As the reality of Yogi Adityanath's elevation as the new chief minister of Uttar Pradesh settles in, reports in a section of the media seem to be shifting towards the next inevitable step: an attempt to "normalise" the Hindu hardliner as an individual who's not a religious bigot, especially in his dealing with people in his daily life.
Several newspapers have since carried stories of ordinary Muslims employed at the Gorakhnath Math in Gorakhpur, run by Adityanath, who have confessed to have been his beneficiaries. From the first engineer of the institution to the caretaker of its finances to the handler of the 400-odd cows living on the premises under the loving care of the Yogi, these Muslims praise their employer's fairness.
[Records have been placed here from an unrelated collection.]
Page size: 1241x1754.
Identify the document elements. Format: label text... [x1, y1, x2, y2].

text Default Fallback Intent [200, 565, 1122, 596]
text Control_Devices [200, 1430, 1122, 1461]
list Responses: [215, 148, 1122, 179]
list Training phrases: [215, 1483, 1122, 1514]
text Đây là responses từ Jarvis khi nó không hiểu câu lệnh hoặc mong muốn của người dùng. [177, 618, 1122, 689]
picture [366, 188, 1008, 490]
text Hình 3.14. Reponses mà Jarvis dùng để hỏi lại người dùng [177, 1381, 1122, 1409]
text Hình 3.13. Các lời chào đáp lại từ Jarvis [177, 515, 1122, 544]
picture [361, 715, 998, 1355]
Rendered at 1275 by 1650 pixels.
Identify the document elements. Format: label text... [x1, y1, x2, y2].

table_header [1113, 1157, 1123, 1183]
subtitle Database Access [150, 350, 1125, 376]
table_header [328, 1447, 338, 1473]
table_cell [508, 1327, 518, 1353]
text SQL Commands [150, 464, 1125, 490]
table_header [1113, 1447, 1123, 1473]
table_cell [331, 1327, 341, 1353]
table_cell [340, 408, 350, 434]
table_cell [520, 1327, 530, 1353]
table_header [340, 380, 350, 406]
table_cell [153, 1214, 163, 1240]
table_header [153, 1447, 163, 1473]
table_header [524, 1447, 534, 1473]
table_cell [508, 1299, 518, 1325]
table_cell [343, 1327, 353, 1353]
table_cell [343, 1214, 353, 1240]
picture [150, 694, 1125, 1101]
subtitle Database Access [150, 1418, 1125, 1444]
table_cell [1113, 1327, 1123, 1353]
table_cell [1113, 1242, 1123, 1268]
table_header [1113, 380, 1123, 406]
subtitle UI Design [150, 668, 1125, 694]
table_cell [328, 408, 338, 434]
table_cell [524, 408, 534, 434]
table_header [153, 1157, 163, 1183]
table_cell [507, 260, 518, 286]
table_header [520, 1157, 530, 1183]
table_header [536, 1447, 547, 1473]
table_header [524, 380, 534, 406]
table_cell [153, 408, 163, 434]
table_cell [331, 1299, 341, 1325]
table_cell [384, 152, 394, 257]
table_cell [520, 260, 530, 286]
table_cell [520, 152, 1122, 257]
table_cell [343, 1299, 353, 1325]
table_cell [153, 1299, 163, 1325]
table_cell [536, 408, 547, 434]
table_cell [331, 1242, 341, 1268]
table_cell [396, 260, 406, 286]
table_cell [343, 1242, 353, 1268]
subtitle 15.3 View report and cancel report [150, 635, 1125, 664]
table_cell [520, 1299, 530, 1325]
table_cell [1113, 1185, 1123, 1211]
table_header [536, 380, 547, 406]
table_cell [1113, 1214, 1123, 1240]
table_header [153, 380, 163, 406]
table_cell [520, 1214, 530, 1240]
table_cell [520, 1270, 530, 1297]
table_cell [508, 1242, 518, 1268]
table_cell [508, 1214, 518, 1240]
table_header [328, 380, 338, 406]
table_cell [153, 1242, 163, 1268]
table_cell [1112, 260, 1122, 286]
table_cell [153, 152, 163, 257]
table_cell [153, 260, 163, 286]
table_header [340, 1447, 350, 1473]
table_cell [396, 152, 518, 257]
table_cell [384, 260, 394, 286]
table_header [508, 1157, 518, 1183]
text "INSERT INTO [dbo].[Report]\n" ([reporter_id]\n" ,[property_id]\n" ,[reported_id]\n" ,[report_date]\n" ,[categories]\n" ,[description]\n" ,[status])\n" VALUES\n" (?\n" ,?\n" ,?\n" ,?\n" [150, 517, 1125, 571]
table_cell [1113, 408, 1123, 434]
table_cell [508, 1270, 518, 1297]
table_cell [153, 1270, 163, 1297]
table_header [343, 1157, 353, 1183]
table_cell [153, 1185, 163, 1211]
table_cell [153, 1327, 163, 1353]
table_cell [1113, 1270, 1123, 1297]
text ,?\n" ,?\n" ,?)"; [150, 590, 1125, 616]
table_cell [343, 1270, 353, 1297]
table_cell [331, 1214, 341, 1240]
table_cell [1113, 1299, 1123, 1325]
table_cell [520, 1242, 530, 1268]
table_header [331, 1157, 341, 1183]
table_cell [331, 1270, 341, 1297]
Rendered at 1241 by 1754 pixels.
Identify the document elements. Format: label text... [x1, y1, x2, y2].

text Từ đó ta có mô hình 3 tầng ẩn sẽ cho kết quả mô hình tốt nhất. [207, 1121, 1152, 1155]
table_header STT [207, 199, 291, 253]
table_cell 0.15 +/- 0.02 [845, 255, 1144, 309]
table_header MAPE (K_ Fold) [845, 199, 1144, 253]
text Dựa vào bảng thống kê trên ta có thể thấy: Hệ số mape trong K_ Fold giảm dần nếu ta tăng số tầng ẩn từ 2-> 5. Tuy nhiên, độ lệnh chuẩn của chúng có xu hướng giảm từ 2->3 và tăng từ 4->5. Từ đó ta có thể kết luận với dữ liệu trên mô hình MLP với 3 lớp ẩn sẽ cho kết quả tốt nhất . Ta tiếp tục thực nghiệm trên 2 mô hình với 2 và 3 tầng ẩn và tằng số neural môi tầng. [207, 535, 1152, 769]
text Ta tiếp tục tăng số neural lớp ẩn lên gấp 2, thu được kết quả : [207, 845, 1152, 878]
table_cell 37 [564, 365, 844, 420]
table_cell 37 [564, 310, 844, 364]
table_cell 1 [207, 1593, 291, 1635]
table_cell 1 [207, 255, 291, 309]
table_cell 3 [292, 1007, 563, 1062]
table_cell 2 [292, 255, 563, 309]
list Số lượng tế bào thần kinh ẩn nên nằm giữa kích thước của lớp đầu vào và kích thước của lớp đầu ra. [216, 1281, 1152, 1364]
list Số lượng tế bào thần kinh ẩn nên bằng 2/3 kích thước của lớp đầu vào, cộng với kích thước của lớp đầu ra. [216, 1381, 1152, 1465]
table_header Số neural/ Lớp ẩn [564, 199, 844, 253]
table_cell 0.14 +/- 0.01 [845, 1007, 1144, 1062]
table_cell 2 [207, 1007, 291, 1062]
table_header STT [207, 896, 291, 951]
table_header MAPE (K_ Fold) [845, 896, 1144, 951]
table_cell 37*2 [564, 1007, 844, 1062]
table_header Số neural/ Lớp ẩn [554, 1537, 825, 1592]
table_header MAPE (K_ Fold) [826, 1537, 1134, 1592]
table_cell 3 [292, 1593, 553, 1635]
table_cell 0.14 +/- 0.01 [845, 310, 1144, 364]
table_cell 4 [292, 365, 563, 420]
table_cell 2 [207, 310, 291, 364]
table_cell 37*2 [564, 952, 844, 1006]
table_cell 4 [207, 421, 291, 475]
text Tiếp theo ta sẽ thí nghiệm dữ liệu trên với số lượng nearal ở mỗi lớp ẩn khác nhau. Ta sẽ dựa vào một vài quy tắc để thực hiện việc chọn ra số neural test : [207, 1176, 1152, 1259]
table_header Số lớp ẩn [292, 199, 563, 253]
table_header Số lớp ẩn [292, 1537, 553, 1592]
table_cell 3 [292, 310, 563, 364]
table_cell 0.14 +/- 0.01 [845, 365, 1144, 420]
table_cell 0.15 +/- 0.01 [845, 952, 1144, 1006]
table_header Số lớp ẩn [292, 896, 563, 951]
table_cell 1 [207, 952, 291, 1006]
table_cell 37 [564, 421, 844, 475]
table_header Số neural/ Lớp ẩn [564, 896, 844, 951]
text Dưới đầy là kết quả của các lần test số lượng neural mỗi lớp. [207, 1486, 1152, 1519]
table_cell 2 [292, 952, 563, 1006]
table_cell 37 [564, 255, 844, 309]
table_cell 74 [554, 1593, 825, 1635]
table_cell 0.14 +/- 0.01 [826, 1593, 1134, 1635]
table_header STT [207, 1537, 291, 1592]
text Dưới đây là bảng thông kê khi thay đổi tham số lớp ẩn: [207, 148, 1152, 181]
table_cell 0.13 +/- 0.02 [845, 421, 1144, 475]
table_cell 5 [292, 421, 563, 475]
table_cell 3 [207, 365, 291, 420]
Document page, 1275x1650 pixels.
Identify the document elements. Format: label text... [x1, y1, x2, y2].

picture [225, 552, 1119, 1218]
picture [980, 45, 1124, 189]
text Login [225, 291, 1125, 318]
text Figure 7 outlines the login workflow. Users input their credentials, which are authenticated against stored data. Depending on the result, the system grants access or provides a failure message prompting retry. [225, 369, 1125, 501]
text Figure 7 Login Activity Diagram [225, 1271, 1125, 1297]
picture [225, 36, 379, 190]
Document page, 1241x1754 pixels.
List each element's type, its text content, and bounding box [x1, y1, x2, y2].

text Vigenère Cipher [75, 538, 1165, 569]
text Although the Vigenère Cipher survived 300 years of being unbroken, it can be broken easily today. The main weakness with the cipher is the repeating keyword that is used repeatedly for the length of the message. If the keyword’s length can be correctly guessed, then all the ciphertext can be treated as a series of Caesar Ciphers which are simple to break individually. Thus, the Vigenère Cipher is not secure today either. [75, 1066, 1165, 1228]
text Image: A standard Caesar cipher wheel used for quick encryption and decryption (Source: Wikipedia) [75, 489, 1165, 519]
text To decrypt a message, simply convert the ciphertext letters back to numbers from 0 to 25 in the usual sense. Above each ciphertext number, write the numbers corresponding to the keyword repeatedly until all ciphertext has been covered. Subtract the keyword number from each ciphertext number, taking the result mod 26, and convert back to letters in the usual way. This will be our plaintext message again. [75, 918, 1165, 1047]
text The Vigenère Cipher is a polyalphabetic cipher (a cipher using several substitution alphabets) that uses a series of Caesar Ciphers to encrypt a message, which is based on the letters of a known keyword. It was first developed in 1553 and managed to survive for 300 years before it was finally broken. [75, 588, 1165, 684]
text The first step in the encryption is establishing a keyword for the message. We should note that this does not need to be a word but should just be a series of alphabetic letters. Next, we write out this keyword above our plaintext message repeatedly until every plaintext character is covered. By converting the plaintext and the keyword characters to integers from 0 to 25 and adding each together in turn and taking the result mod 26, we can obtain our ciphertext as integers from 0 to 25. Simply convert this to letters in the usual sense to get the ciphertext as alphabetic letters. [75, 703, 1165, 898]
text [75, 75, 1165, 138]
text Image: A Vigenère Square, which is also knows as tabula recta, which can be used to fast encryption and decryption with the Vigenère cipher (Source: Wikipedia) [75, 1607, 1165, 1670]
Not only is Adityanath a just employer, who doesn't discriminate on the basis of caste or religion, he is also a "green activist" and an animal-lover, we are told. A roster of his frugal lifestyle, shorn of luxuries such as a television, is detailed to portray his austere habits. The portrait that is pieced together with such trivia is in striking contrast to the image of a divisive, rabble-rousing public leader who has no qualms about spewing the most toxic communal venom in service of his politics.
Do these, reportedly moderate, aspects of Adityanath's personality make him any less culpable of inciting public sentiments of communal disharmony? If that's the assumption, we are then looking at a classic case of non-sequitur. Firstly, his personal conduct is irrelevant — what matters is his message and his politics. Secondly, an Islamophobic person may well employ Muslims in positions inferior to themselves — in fact, such a decision would fit in with their contempt for the community. By the same logic, coexistence with fellow Muslims, or a passing tolerance of them, does not necessarily indicate a mindset that treats them as social equal.
Stories of Adityanath's faithful Muslim workers and kind nature, while possibly being an indicator of his behaviour as a private individual, don't erase the damaging public remarks he has made on his way to becoming the chief minister of the state. Nor does his supposed personal magnanimity even out the sharpness of his divisive rhetoric.
Sample some of his statements : "If one Hindu girl is converted, we will convert 100 Muslim girls"; "Mother Teresa was a part of a conspiracy to evangelise India"; or "there is no difference in the language between Shah Rukh Khan and Hafiz Saeed".
A man who has campaigned and won the elections of the strength of such divisive beliefs has to be taken at face value, in spite of attempts to add new spins and twist to his perceived popular image.
The tradition for changing narratives, which demand that even candidates accused of serious offences be given the benefit of the doubt if they are elected to public office until proven guilty, is long and hallowed.
In India, we have the example of a sitting prime minister whose reign as the chief minister of a state saw one of the worst violations of human rights under his jurisdiction in 2002. More recently, in the US, there were attempts to "normalise" Donald J Trump, an allegedly habitual sex offender with a dodgy tax record, after he won the presidential elections against all odds. Trump's threat of building the wall between Mexico and the US and his Muslim ban were projected to be empty boasts of a right-wing politician that would never be executed by a leader holding a public office. We know now how that turned out.
It may be too early to say what Yogi Adityanath would unleash on UP during his rule, but never too late to point out that being kind to a handful of Muslims subservient to him or a love for animals should not detract us from the corrosiveness of Adityanath's politics, which has won him high political office.